- _Problems to solve_
a) Answer these questions using the essay about the Aviation cocktail:
(i) Which university granted Ted's Ph.D.?
(ii) Which two dishes does the narrator say should already have been served?
(iii) What do Italians make the clear cherry liqueur from?
b) Write out the passage from the essay about the Aviation cocktail word for word, starting with "Heads in the" and going on through "He was appalled.".

- _Text segment_
===

Heads in the Clouds: The Aviation

"So, mutatis mutandis, the LGBT community..." Ted was lecturing about marriage equality from his podium on our living room couch.

"What?" I blurted. Cocktail "hour" was pushing 90 minutes. I should have served the lamb stew and couscous already, but I couldn’t get out of the chair.

"The gay community must shift its praxis from the dystopic to the...."

"No, before that. You said ‘mucous mucandies.’ What the hell does that mean?"

"You have a Ph.D. and you don’t know what mutatis mutandis means?" He was appalled.

"Fuck you," I explained.

We’ve been doing this for years. We’re all academics or ex-academics. Dan has three degrees – B.A., MBA, and Ph.D. – all from Harvard. I have a Ph.D. from Columbia; Ted has one from Princeton and teaches at NYU; his partner, Eric, has an M.F.A. from Columbia and taught at Wellesley but now writes screenplays that actually get made into movies. You may have caught the farcical Brainiacs on cable; Eric wrote it. This dinner party demonstrated where he got his material.

We were flying on Aviations. I was in avast liquor emporium on the Upper East Side last week – I rarely go up there, since I’m deathly allergic to cashmere sweaters and simple strands of pearls – and saw Creme de Violette on the shelf with a little printed recipe for the Aviation. Maraschino, was nearby. I bought both.

By Maraschino, I don’t mean the syrup in which innocent cherries are drowned in artificially flavored, carcinogenically colored sugar water so children can have their first drug rushes. I mean the clear cherry liqueur, which Italians make from Marasca cherries and their crushed pits. Et la Creme de Violette? Yes, it’s really made from violets and thus wins the title of The Gayest Liqueur Ever, there being no Creme de Pansy.

===

[Records from a data collection]

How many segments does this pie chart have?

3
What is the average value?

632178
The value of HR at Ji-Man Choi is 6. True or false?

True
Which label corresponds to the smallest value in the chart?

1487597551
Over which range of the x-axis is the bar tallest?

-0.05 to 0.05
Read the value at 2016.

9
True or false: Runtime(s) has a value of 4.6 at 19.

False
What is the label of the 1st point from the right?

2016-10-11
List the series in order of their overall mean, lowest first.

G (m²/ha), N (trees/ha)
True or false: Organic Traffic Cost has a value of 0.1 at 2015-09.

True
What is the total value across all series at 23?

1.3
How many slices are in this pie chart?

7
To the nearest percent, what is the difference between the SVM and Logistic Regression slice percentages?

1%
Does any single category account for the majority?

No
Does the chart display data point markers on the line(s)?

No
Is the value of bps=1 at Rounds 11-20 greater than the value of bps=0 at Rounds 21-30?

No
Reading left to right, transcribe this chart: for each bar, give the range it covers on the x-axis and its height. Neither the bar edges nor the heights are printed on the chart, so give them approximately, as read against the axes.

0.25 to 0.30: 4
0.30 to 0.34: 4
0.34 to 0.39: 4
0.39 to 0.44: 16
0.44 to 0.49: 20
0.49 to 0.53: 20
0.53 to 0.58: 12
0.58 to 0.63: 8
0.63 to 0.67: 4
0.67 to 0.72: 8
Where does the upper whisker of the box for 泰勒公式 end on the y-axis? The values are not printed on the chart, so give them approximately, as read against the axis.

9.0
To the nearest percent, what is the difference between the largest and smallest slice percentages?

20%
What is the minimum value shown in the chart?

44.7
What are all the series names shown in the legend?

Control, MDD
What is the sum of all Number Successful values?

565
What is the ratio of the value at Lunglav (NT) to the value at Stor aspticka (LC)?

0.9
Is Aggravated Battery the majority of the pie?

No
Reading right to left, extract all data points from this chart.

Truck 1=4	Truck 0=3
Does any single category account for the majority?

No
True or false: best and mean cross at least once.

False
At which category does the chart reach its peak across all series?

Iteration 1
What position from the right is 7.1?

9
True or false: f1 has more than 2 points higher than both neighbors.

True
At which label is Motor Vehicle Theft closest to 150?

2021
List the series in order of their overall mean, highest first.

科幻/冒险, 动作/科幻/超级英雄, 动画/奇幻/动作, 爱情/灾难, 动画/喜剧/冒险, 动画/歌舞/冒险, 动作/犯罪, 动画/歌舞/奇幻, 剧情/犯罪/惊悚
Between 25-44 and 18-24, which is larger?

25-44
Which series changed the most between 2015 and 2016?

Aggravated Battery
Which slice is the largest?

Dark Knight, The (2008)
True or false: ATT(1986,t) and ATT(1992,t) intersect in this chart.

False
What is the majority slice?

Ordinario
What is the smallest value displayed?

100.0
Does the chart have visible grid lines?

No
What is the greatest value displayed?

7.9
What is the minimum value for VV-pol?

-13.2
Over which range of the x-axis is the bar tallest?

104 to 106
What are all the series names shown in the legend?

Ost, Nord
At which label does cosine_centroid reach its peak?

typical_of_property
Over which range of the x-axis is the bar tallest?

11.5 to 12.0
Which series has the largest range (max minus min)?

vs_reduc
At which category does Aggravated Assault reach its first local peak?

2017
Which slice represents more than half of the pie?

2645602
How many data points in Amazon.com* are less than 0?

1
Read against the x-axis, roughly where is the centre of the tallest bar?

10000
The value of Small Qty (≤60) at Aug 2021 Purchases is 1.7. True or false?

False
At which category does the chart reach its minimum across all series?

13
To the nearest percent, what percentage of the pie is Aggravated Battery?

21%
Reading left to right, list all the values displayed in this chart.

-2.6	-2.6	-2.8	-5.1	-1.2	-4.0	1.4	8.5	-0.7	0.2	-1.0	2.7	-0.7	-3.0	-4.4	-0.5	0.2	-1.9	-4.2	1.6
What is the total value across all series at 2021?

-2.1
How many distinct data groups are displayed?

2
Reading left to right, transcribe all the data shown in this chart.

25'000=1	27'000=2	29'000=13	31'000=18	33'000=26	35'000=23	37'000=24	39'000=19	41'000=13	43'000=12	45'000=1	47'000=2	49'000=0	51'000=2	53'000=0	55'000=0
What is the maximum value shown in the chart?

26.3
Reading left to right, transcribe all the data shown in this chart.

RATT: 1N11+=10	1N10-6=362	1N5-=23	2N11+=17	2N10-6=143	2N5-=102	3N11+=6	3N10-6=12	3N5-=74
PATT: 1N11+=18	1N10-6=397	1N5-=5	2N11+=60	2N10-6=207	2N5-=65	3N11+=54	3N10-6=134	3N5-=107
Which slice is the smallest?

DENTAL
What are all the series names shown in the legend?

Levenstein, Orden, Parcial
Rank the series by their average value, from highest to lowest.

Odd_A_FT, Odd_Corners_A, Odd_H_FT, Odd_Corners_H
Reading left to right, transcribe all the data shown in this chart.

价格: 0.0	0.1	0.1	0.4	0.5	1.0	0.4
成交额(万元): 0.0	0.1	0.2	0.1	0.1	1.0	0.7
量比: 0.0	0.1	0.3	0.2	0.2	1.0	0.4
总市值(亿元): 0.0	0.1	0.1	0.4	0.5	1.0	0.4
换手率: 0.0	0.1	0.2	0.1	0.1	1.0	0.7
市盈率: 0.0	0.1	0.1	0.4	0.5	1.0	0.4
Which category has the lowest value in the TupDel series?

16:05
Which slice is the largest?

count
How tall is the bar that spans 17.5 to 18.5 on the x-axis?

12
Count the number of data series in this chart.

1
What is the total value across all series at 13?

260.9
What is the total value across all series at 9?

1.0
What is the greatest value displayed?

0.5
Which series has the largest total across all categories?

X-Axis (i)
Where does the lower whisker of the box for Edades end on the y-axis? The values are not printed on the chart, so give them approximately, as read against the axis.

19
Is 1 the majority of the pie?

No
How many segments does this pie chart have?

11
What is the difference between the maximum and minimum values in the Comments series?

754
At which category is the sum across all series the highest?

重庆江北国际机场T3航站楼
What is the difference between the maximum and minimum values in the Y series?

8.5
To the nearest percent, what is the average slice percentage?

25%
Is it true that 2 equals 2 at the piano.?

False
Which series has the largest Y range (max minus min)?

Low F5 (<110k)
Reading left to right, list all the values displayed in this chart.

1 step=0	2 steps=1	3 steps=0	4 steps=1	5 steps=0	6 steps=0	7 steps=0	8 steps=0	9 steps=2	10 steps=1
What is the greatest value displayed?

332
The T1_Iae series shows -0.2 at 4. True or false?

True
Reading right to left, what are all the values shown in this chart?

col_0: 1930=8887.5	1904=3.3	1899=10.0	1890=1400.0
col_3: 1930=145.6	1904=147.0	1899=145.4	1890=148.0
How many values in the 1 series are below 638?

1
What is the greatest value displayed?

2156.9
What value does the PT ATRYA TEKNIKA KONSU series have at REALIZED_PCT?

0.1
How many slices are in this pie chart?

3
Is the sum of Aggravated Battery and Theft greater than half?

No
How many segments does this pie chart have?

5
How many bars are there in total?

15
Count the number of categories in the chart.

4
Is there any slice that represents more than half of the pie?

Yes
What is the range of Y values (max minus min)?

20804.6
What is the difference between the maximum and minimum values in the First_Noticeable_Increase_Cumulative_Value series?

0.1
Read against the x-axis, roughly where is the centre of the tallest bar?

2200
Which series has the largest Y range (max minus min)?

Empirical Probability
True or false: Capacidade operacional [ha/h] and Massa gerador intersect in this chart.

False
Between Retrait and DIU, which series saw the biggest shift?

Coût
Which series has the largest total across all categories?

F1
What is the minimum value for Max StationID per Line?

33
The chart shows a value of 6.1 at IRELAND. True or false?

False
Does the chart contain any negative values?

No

===

- _Expected results_
a)
(i) Princeton
(ii) Lamb stew and couscous
(iii) Marasca cherries and their crushed pits

b)
Heads in the Clouds: The Aviation

"So, mutatis mutandis, the LGBT community..." Ted was lecturing about marriage equality from his podium on our living room couch.

"What?" I blurted. Cocktail "hour" was pushing 90 minutes. I should have served the lamb stew and couscous already, but I couldn’t get out of the chair.

"The gay community must shift its praxis from the dystopic to the...."

"No, before that. You said ‘mucous mucandies.’ What the hell does that mean?"

"You have a Ph.D. and you don’t know what mutatis mutandis means?" He was appalled.